## PROBLEM DETAILS
Report the count of lines containing the word "شهروندان" in the entries below, and nothing more.

## EXTRACTED RECORDS
################
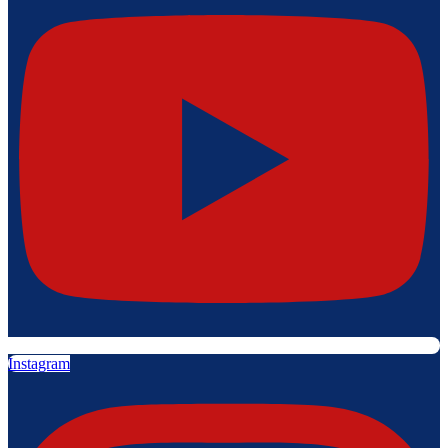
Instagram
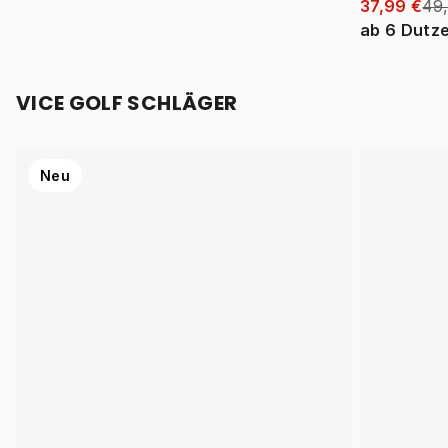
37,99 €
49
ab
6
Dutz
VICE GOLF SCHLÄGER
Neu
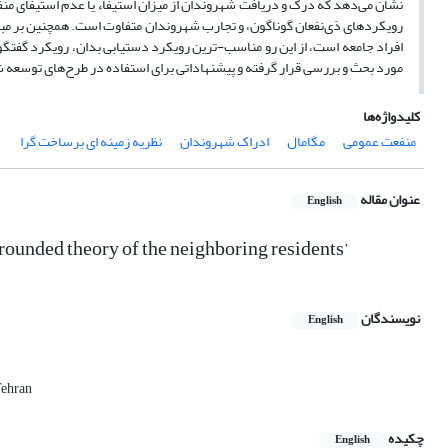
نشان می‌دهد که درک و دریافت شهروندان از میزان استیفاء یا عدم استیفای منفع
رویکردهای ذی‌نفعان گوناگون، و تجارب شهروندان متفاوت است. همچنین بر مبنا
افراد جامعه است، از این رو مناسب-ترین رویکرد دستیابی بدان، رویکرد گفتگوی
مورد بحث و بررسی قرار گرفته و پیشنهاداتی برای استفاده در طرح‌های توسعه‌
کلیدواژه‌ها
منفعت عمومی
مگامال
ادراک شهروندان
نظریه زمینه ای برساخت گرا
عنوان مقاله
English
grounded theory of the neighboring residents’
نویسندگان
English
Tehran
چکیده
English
################
## ANSWER BELOW
3